Pourtant, dans cette bataille franco-française, des enjeux africains, il y en a ! Tout d’abord, en cas de succès de Veolia, une fusion pro-forma créerait, et de loin, le premier opérateur en Afrique avec un chiffre d’affaires de près de 2 milliards d’euros et une présence dans une douzaine de pays.

Le deuxième enjeu, en cas d’OPA réussie, tient aux risques politiques ou juridiques. « Les collectivités et gouvernements détestent se faire forcer la main lors de fusions décidées par-dessus leur tête. Ils redoutent des hausses de prix à terme du fait d’une réduction de la concurrence ou de l’arrivée d’opérateurs peu impliqués », avance un des protagonistes du dossier. Pour Veolia, il y a un risque réel de faire face à une levée de boucliers.

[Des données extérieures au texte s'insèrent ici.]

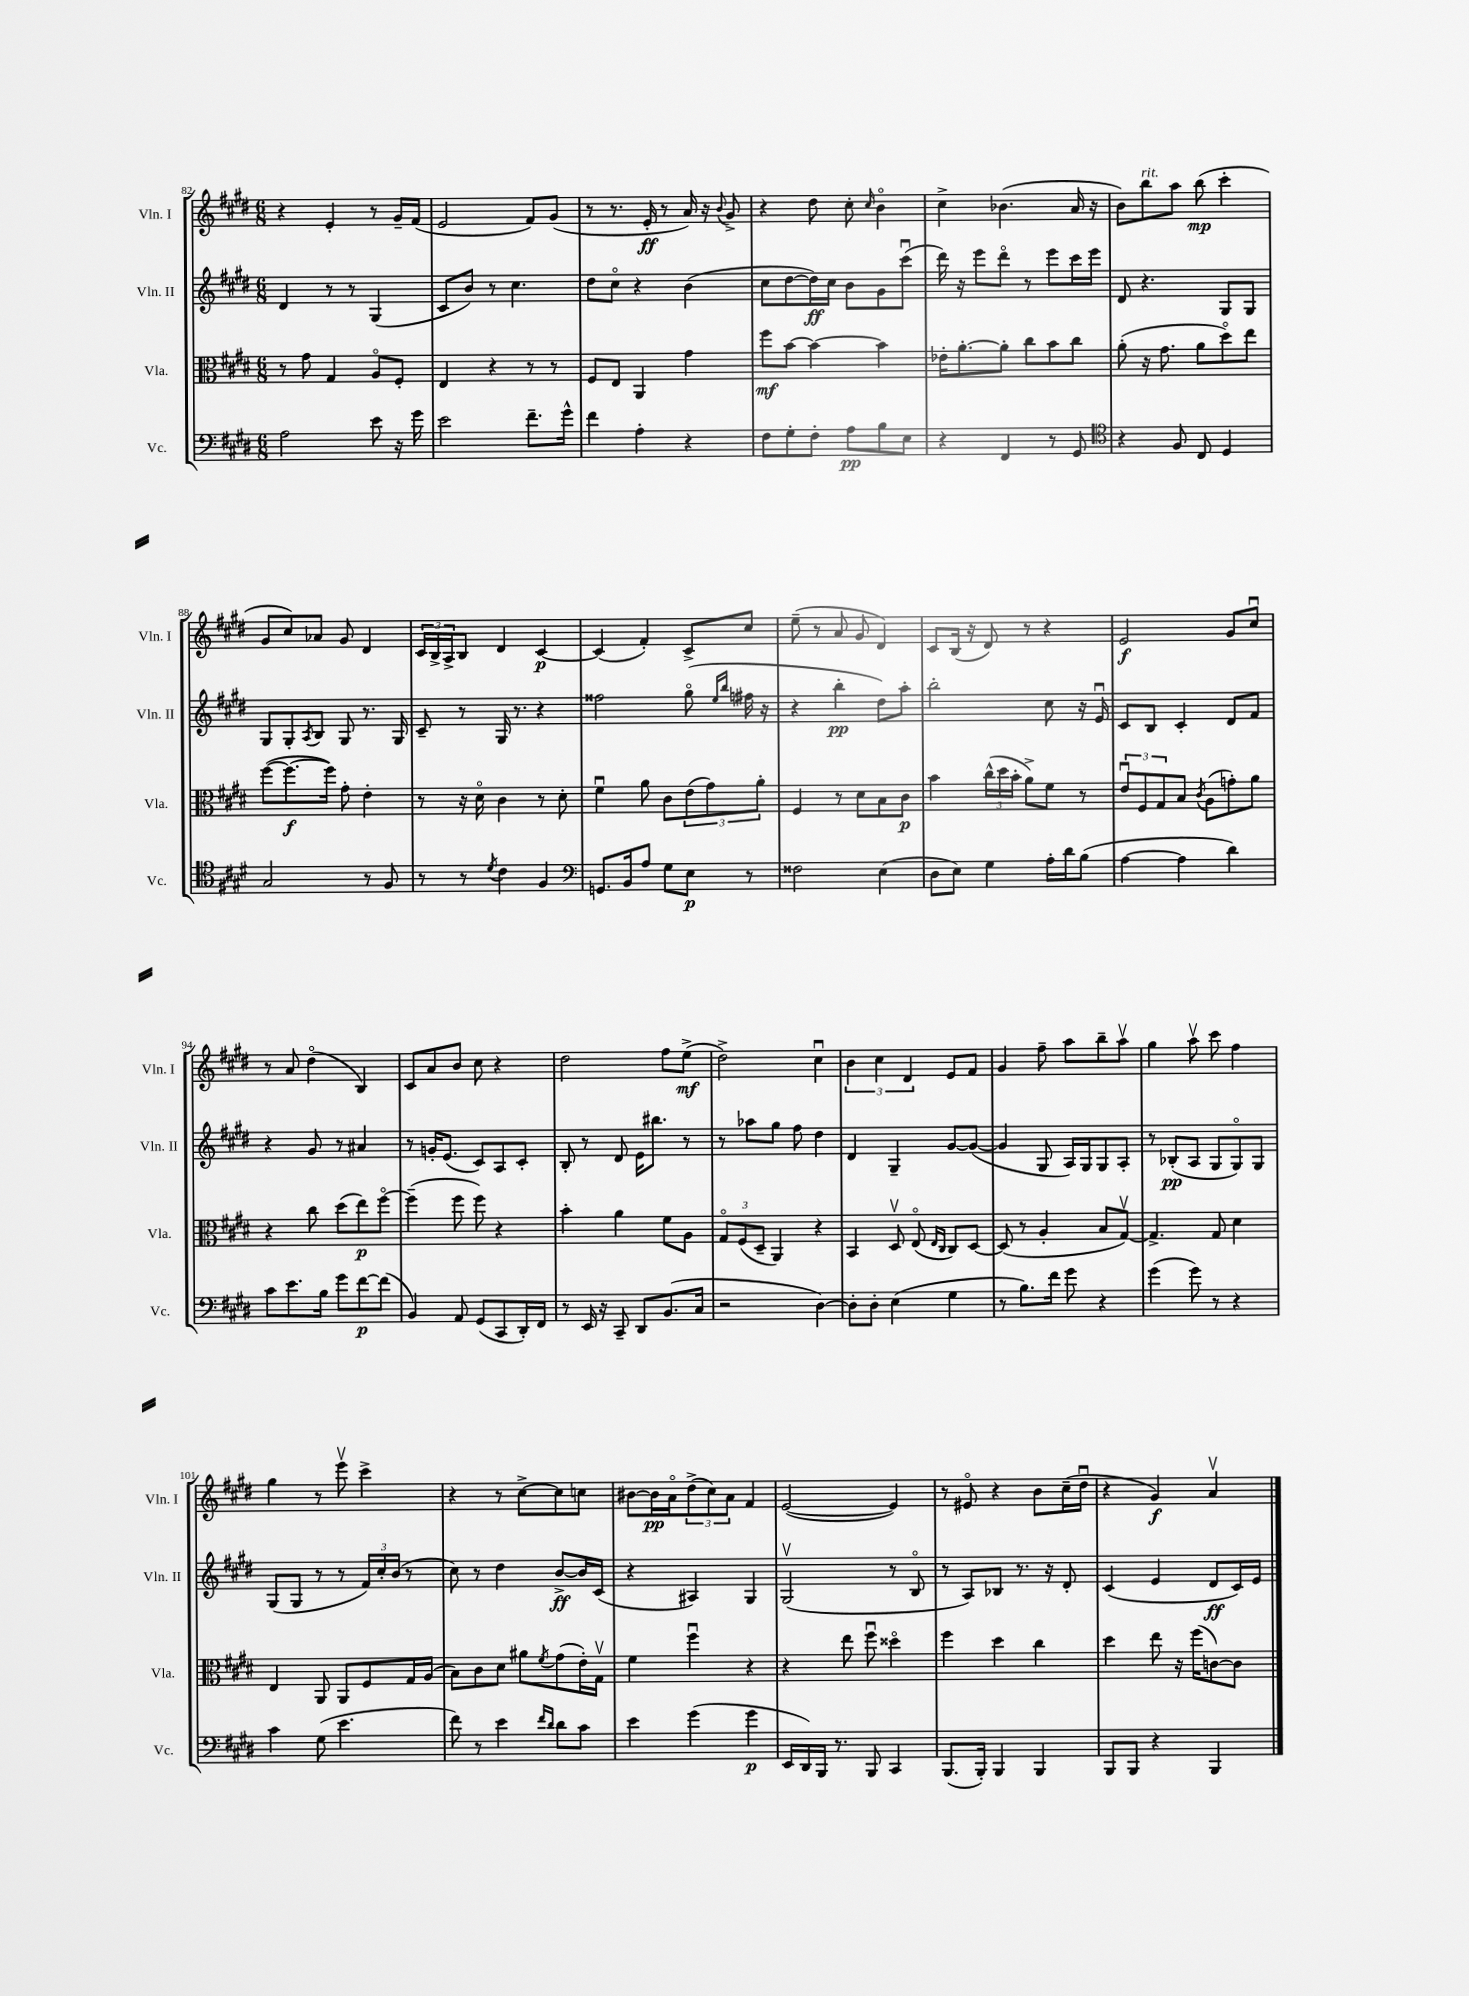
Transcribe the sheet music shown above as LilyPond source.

<<
\new StaffGroup <<
\new Staff = "s0" \with { instrumentName = "Vln. I" shortInstrumentName = "Vln. I" } {
    \clef treble \key e \major \numericTimeSignature \time 6/8
    r4 e'4-. r8 gis'16-- fis'16( |
    e'2 fis'8) gis'8( |
    r8 r8. e'16-.\ff r8 a'16) r16 \appoggiatura { b'8 } gis'8-> |
    r4 dis''8 cis''8-. \grace { cis''16 } b'4\flageolet |
    cis''4-> bes'4.( a'16 r16 |
    b'8) b''8^\markup { \italic "rit." } a''8 b''8\mp( cis'''4-. |
    gis'8 cis''8) aes'8 gis'8 dis'4 |
    \tuplet 3/2 { cis'16 b16-> a16-> } b8 dis'4 cis'4~\p |
    cis'4( fis'4-.) cis'8-> cis''8 |
    e''8--( r8 a'8 gis'8 dis'4) |
    cis'8 b16( r16 dis'8) r8 r4 |
    e'2\f gis'8 cis''8\downbow |
    r8 a'8 dis''4\flageolet( b4) |
    cis'8 a'8 b'8 cis''8 r4 |
    dis''2 fis''8 e''8->\mf( |
    dis''2->) cis''4\downbow |
    \tuplet 3/2 { b'4 cis''4 dis'4 } e'8 fis'8 |
    gis'4 fis''8-- a''8 b''8-- a''8\upbow |
    gis''4 a''8\upbow cis'''8 fis''4 |
    gis''4 r8 e'''8\upbow cis'''4-> |
    r4 r8 cis''8~-> cis''8 c''8 |
    bis'8~ bis'16\pp a'16\flageolet \tuplet 3/2 { dis''8->( cis''8) a'8 } fis'4 |
    e'2~( e'4) |
    r8 eis'8\flageolet r4 b'8 cis''16--( dis''16\downbow |
    r4 gis'4\f) a'4\upbow \bar "|." |
}
\new Staff = "s1" \with { instrumentName = "Vln. II" shortInstrumentName = "Vln. II" } {
    \clef treble \key e \major \numericTimeSignature \time 6/8
    dis'4 r8 r8 gis4( |
    cis'8 b'8) r8 cis''4. |
    dis''8 cis''8\flageolet r4 b'4( |
    cis''8 dis''8~ dis''16\ff) cis''16 b'8 gis'8 cis'''8\downbow( |
    dis'''16) r16 e'''8 dis'''8\flageolet r8 e'''8 cis'''16 e'''16 |
    dis'8 r4. gis8 gis8 |
    gis8 gis8-. \acciaccatura { a8 } b8 gis8 r8. gis16 |
    cis'8-- r8 gis16 r8. r4 |
    fisis''2 gis''8\flageolet( \grace { e''16 b''16 } fis''16 r16 |
    r4 b''4-.\pp dis''8) a''8-. |
    b''2-. cis''8 r16 e'16\downbow |
    cis'8 b8 cis'4-. dis'8 fis'8 |
    r4 gis'8 r8 ais'4 |
    r8 g'16-. e'8.( cis'8) a8 cis'8-. |
    b8-. r8 dis'8 e'16 bis''8. r8 |
    r8 aes''8 gis''8 fis''8 dis''4 |
    dis'4 gis4-- gis'8~ gis'8~( |
    gis'4 gis8 a16) gis16 gis8 a8-. |
    r8 bes8-.\pp( a8 gis8 gis8\flageolet) gis8 |
    gis8( gis8 r8 r8 \tuplet 3/2 { fis'16) cis''16-. b'16( } r8 |
    cis''8) r8 dis''4 b'8~->\ff b'16 cis'16( |
    r4 ais4) gis4 |
    gis2\upbow( r8 b8\flageolet |
    r8 a8) bes8 r8. r16 dis'8-. |
    cis'4( e'4 dis'8\ff cis'16) e'16 \bar "|." |
}
\new Staff = "s2" \with { instrumentName = "Vla." shortInstrumentName = "Vla." } {
    \clef alto \key e \major \numericTimeSignature \time 6/8
    r8 gis'8 gis4 a8\flageolet fis8-. |
    e4 r4 r8 r8 |
    fis8 e8 a,4 gis'4 |
    fis''8\mf b'8~ b'4~ b'4 |
    ees'16-. a'8.~-. a'8-. cis''8 b'8 cis''8 |
    a'8-.( r16 gis'8. a'8 dis''8\flageolet) e''8 |
    fis''8~( fis''8.~\f fis''16) gis'8-. e'4-. |
    r8 r16 dis'16\flageolet cis'4 r8 dis'8-. |
    fis'4\downbow a'8 cis'8 \tuplet 3/2 { e'8( gis'8) a'8-. } |
    fis4 r8 dis'8 b8 cis'8\p |
    b'4 \tuplet 3/2 { cis''16-^( dis''16 b'16-. } a'8->) fis'8 r8 |
    \tuplet 3/2 { e'8\downbow fis8 gis8 } b8 \acciaccatura { cis'8 } a8( g'8-.) a'8 |
    r4 cis''8 dis''8( e''8\p) fis''8~\flageolet |
    fis''4--( fis''8 fis''8) r4 |
    b'4-. a'4 fis'8 a8 |
    \tuplet 3/2 { gis8\flageolet fis8( dis8-- } a,4) r4 |
    b,4 dis8\upbow e8\flageolet( \grace { e16 cis16 } cis8) dis8~ |
    dis8( r8 a4-. b8 gis8~\upbow) |
    gis4.-> gis8 dis'4 |
    e4 a,8 a,8 fis8 gis16 a16( |
    b8) cis'8 dis'8 ais'8 \acciaccatura { fis'8 } gis'8( e'16-.) gis16\upbow |
    fis'4 fis''4\downbow r4 |
    r4 e''8 fis''8\downbow disis''4\flageolet |
    fis''4 dis''4 cis''4 |
    dis''4 e''8 r16 fis''16( c'8~) c'8 \bar "|." |
}
\new Staff = "s3" \with { instrumentName = "Vc." shortInstrumentName = "Vc." } {
    \clef bass \key e \major \numericTimeSignature \time 6/8
    a2 e'8 r16 gis'16 |
    e'2 fis'8.-- gis'16-^ |
    fis'4 a4-. r4 |
    fis8 gis8-. fis8-. a8\pp b8 e8 |
    r4 fis,4 r8 gis,8 |
    \clef tenor r4 fis8 cis8 dis4 |
    gis2 r8 fis8 |
    r8 r8 \acciaccatura { dis'8 } cis'4 fis4 |
    \clef bass g,8. b,16 a8 gis8 e8\p r8 |
    fisis2 e4( |
    dis8 e8) gis4 a16-. dis'16 b8( |
    a4~ a4 dis'4) |
    cis'8 e'8. b16 gis'8 fis'8~\p fis'8( |
    b,4) a,8 gis,8( cis,8 dis,16-.) fis,16 |
    r8 e,16 r16 cis,8-- dis,8 b,8.( cis16 |
    r2 dis4~) |
    dis8-. dis8-. e4( gis4 |
    r8 b8.) fis'16 gis'8 r4 |
    gis'4( gis'8) r8 r4 |
    cis'4 gis8( e'4. |
    fis'8) r8 e'4 \grace { fis'16 dis'16 } dis'8 cis'8 |
    e'4 gis'4( gis'4\p |
    e,16 dis,16) b,,16 r8. b,,8 cis,4 |
    b,,8.( b,,16-.) b,,4 b,,4 |
    b,,8 b,,8 r4 b,,4 \bar "|." |
}
>>
>>
\layout { \context { \Score currentBarNumber = #82 } }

Au Sénégal, sur l’appel d’offres Sen’eau gagné par Suez (7 millions de clients, plus de 1,5 milliard d’euros de chiffre d’affaires sur quinze ans), l’offre de Veolia avait été jugée trop chère, et on pourrait bien s’étrangler de le voir revenir via la fusion.

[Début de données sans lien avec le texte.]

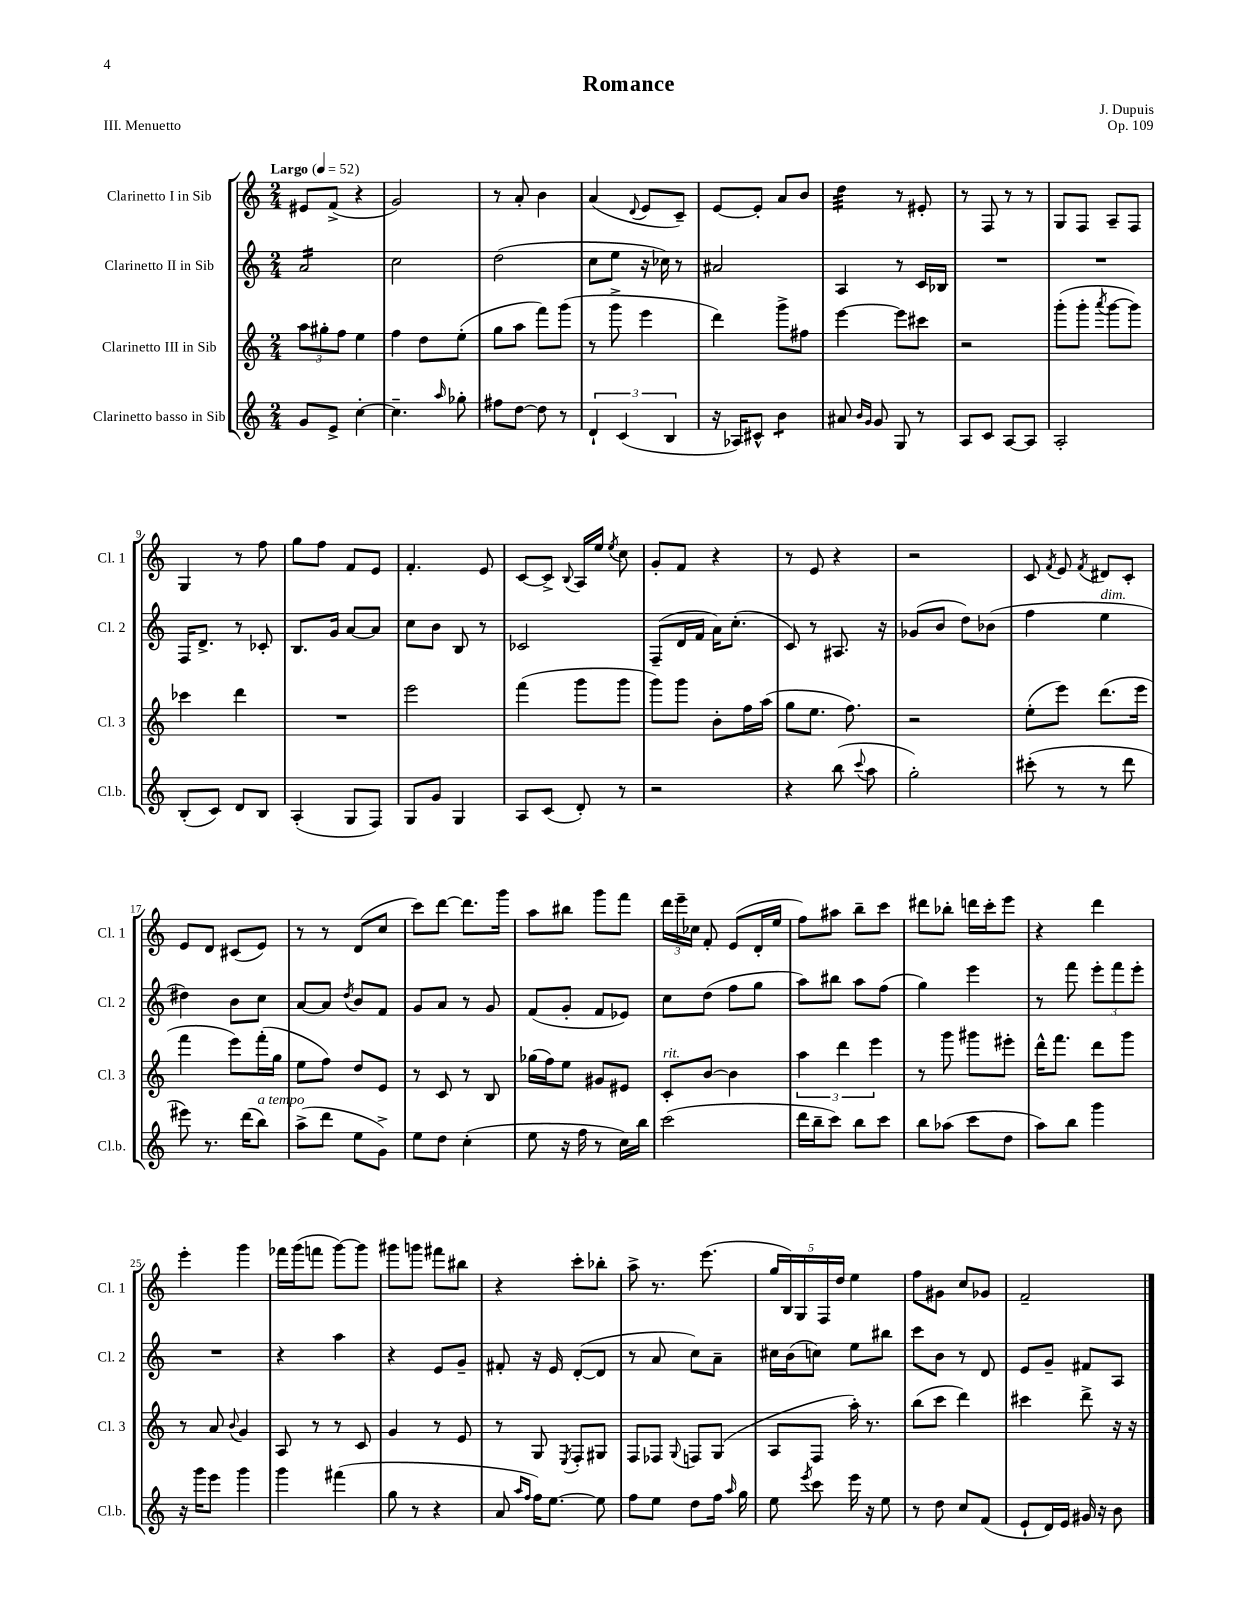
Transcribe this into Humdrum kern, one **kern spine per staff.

**kern	**kern	**kern	**kern
*staff4	*staff3	*staff2	*staff1
*clefG2	*clefG2	*clefG2	*clefG2
*k[]	*k[]	*k[]	*k[]
*M2/4	*M2/4	*M2/4	*M2/4
*MM52	*MM52	*MM52	*MM52
8g	12aa	2a	8e#
.	12gg#'	.	.
8e^	.	.	(8f^
.	12ff	.	.
[4cc'	4ee	.	4r
=	=	=	=
4.cc~]	4ff	2cc	2g)
.	8dd	.	.
16qqaa	.	.	.
8gg-'	(8ee'	.	.
=	=	=	=
8ff#	8gg	(2dd	8r
[8dd	8aa	.	8a'
8dd]	8fff)	.	4b
8r	(8ggg	.	.
=	=	=	=
6d`	8r	8cc	(4a
.	8ggg^	8ee	.
(6c	.	.	.
.	.	.	8qqd
.	4eee	16r	8e
.	.	16cc-)	.
6B	.	.	.
.	.	8r	8c~)
=	=	=	=
16r	4ddd)	2a#	[8e
16A-)	.	.	.
8c#^^	.	.	8e']
4b	8ggg^	.	8a
.	8ff#	.	8b
=	=	=	=
8a#	[4eee	4A	4dd
16qqb	.	.	.
16qqg	.	.	.
8g	.	.	.
8G	8eee]	8r	8r
8r	8ccc#	16c	8e#'
.	.	16B-	.
=	=	=	=
8A	2r	2r	8r
8c	.	.	8F
[8A	.	.	8r
8A]	.	.	8r
=	=	=	=
2A'	(8ggg'	2r	8G
.	8ggg'	.	8F
.	8qaaa	.	.
.	[8ggg	.	8A~
.	8ggg])	.	8F
=	=	=	=
(8B'	4ccc-	16F	4G
.	.	8.d^	.
8c)	.	.	.
8d	4ddd	8r	8r
8B	.	8c-'	8ff
=	=	=	=
(4A'	2r	8.B	8gg
.	.	.	8ff
.	.	16g	.
8G	.	[8a	8f
8F)	.	8a]	8e
=	=	=	=
8G	2eee	8cc	4.f'
8g	.	8b	.
4G	.	8B	.
.	.	8r	8e
=	=	=	=
8A	(4fff	2c-	[8c
(8c	.	.	8c^]
.	.	.	8qqB
8d')	8ggg	.	16A
.	.	.	16ee
.	.	.	8qee
8r	8ggg	.	8cc
=	=	=	=
2r	8ggg)	(8F~	8g'
.	8ggg	16d	8f
.	.	16f	.
.	8b'	16a)	4r
.	.	(8.cc'	.
.	16ff	.	.
.	(16aa	.	.
=	=	=	=
4r	8gg	8c)	8r
.	8.ee	8r	8e
(8bb	.	8.A#	4r
.	8.ff)	.	.
8qqccc	.	.	.
8aa	.	.	.
.	.	16r	.
=	=	=	=
2gg')	2r	(8g-	2r
.	.	8b	.
.	.	8dd)	.
.	.	(8b-	.
=	=	=	=
(8ccc#'	(8ee'	4ff	8c
.	.	.	8qf
8r	8eee)	.	8e
.	.	.	8qf
8r	(8.ddd	4ee	8d#
8ddd	.	.	8c'
.	16eee	.	.
=	=	=	=
8eee#)	4fff	4dd#)	8e
8.r	.	.	8d
.	8eee)	8b	(8c#
(16ddd	.	.	.
8bb)	(16fff'	8cc	8e)
.	16gg	.	.
=	=	=	=
(8aa^	8ee	[8a	8r
8ddd	8ff)	8a]	8r
.	.	8qdd	.
8ee	8dd	8b	(8d
8g^)	8e	8f	8cc
=	=	=	=
8ee	8r	8g	8ccc)
8dd	8c	8a	[8ddd
(4cc'	8r	8r	8.ddd]
.	8B	8g	.
.	.	.	16ggg
=	=	=	=
8ee	(16gg-	(8f	8aa
.	16ff)	.	.
16r	8ee	8g'	8bb#
16ff	.	.	.
8r	8g#	8f	8ggg
16cc)	8e#	8e-)	8fff
16bb	.	.	.
=	=	=	=
(2ccc	8c'	8cc	24ddd
.	.	.	24eee~
.	.	.	24cc-
.	[8b	(8dd	8f'
.	4b]	8ff	(8e
.	.	8gg	16d'
.	.	.	16ee
=	=	=	=
16ddd	6aa	8aa)	8ff)
16bb~	.	.	.
8ccc)	.	8bb#	8aa#
.	6ddd	.	.
8bb	.	8aa	8bb~
.	6eee	.	.
8ccc	.	(8ff	8ccc
=	=	=	=
8bb	8r	4gg)	8ddd#
(8aa-	8ggg	.	8bb-'
8ccc	8ggg#	4eee	16ddd
.	.	.	16ccc'
8dd	8eee#'	.	8eee
=	=	=	=
8aa)	16ddd^^	8r	4r
.	8.fff	.	.
8bb	.	8fff	.
4ggg	8ddd	12eee'	4ddd
.	.	12fff	.
.	8ggg	.	.
.	.	12eee'	.
=	=	=	=
16r	8r	2r	4eee'
16ggg	.	.	.
8eee	8a	.	.
.	8qqb	.	.
4ggg	4g	.	4ggg
=	=	=	=
4ggg	8A	4r	16fff-
.	.	.	(16ggg
.	8r	.	8fff
(4fff#	8r	4aa	[8ggg)
.	8c	.	8ggg]
=	=	=	=
8gg	4g	4r	8ggg#
8r	.	.	8ggg
4r	8r	8e	8fff#
.	8e	8g~	8bb#
=	=	=	=
8a	8r	8f#'	4r
16qqaa	.	.	.
16qqff	.	.	.
16ff)	8G	16r	.
[8.ee	.	16e	.
.	8qE	.	.
.	8F'	([8d'	8ccc'
8ee]	8G#	8d]	8bb-'
=	=	=	=
8ff	8F	8r	8aa^
8ee	8F-	8a	8.r
.	8qqG	.	.
8dd	8F	8cc)	.
.	.	.	(8.eee
16ff	(8G	8a~	.
16qqaa	.	.	.
16gg	.	.	.
=	=	=	=
8ee	8A	16cc#	20gg
.	.	.	20B)
.	.	(16b	.
.	.	.	20G
8qeee	.	.	.
8ccc	8F	8cc)	.
.	.	.	20F
.	.	.	20dd
16eee	16aa')	8ee	4ee
16r	8.r	.	.
8ee	.	8bb#	.
=	=	=	=
8r	(8bb	8ccc	8ff
8dd	8ccc	8b	8g#
8cc	4ddd)	8r	8cc
(8f	.	8d	8g-
=	=	=	=
8e`	4ccc#	8e	2f~
16d)	.	8g~	.
16e	.	.	.
16g#	8ddd^	8f#	.
16r	.	.	.
8b	16r	8A	.
.	16r	.	.
==	==	==	==
*-	*-	*-	*-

Entre Veolia et Suez, un mastodonte marocain

Au Maroc, Veolia se retrouverait en position dominante. Avec ses 688 millions d’euros de chiffre d’affaires, Lydec, filiale à 51 % de Suez, est de loin le plus gros opérateur du royaume. En ajoutant ses contrats de Rabat-Salé et de Tanger-Tétouan, « Veolia desservirait les trois plus gros pôles urbains du pays et deviendrait un mastodonte. Le Makhzen pourrait voir cette situation d’un mauvais œil », pointe un expert.

À moins que Meridiam n’entre dans le jeu. Très actif en Afrique, ce fonds d’investissement créé par Thierry Déau est partenaire de Veolia dans son OPA et doit acquérir l’eau de Suez en France. Mais il est aussi candidat à la reprise de certains actifs africains de ce dernier, dont Lydec.

Et si, dans cette bataille boursière, l’Afrique finissait par revenir sur le devant de la scène ? En cas de succès, Veolia deviendrait le premier opérateur du continent, avec une présence dans une douzaine de pays.